If they dont trust the predicted trajectory then the ICC shouldnt use it all.

No confusion from me with the looking at the lbw. What should have happened was 1. look to see if it was a legal delivery 2. see if he hit the ball. If the answer to either of those questions was no then that should have been the end of the review. Umpire thought he hit it, fielders thought he hit it and batsman knew he hadnt. You shouldnt be able to give a batsmen out for a dismissal that no-one appealed for. As previously posted by someone else, the precedent was set with Khan. Its a crap precedent for me

One thing though, you don't appeal a specific mode of dismissal. It's a simple question to the Umpire, 'How is that?'.

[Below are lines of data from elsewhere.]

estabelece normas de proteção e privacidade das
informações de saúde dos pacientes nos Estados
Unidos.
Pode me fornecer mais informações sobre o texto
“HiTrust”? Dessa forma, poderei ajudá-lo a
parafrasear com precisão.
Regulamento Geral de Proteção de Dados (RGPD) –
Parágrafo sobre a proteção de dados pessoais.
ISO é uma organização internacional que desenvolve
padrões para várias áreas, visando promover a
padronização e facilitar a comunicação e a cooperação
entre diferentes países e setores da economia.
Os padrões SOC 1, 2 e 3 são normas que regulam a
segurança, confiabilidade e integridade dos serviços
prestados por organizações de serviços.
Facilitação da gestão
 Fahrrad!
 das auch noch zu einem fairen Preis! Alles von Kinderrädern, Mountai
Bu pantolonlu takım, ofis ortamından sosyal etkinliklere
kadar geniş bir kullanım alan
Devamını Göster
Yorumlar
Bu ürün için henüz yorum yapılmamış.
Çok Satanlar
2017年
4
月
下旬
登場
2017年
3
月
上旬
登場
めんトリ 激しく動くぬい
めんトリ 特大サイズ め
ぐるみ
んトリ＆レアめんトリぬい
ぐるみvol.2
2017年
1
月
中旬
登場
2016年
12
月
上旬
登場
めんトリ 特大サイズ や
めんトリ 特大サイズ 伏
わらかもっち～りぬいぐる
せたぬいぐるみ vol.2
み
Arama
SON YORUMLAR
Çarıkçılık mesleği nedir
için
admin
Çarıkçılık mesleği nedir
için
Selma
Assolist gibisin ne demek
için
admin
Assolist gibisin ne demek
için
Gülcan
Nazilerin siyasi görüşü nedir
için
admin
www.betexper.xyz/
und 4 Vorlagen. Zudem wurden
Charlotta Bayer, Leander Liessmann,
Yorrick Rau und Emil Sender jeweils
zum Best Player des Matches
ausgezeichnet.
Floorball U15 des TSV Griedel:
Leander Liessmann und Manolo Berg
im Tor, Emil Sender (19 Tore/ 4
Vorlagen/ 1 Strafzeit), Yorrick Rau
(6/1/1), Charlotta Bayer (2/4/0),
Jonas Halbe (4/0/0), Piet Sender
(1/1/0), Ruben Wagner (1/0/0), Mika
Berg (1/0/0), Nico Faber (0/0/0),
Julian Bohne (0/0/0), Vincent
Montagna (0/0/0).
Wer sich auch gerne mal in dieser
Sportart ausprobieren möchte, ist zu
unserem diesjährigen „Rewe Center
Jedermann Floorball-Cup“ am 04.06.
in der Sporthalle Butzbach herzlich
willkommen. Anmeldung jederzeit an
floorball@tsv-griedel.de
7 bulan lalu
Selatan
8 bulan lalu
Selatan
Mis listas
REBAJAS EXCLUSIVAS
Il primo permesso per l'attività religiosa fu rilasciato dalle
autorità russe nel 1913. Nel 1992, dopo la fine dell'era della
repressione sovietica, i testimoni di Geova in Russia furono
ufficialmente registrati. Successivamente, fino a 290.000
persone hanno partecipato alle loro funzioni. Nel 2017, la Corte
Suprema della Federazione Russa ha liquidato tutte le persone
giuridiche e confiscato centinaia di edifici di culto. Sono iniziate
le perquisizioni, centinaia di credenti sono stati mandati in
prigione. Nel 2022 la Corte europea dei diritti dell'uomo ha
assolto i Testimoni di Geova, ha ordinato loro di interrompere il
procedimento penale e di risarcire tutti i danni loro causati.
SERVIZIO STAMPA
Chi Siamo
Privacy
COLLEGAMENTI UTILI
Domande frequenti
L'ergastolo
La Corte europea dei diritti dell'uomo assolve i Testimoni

Two lefties in, give Swann a twirl before lunch.
 
One thing though, you don't appeal a specific mode of dismissal. It's a simple question to the Umpire, 'How is that?'.

very true. It's very difficult. DRS has raised more problems than solutions which wasnt its purpose.

That is why I am starting to lean towards going back to how it was.
 
very true. It's very difficult. DRS has raised more problems than solutions which wasnt its purpose.

That is why I am starting to lean towards going back to how it was.

Which makes what just happened with Rodgers even more silly.

The Ump decided he hit it, so gave him out on appeal. On review it's found to be LBW, so should still be out on appeal.

I'm assuming if it had been shown to be hitting full on rather than Umpires call, then it would have been out. Which makes a bit of a mockery of the 'Umpire's call' in this situation, as the Ump hadn't considered LBW as he thought he hit it.
 
I was at the test yesterday and had a cracking time despite a pretty poor batting performance.

Great to see us fighting back today.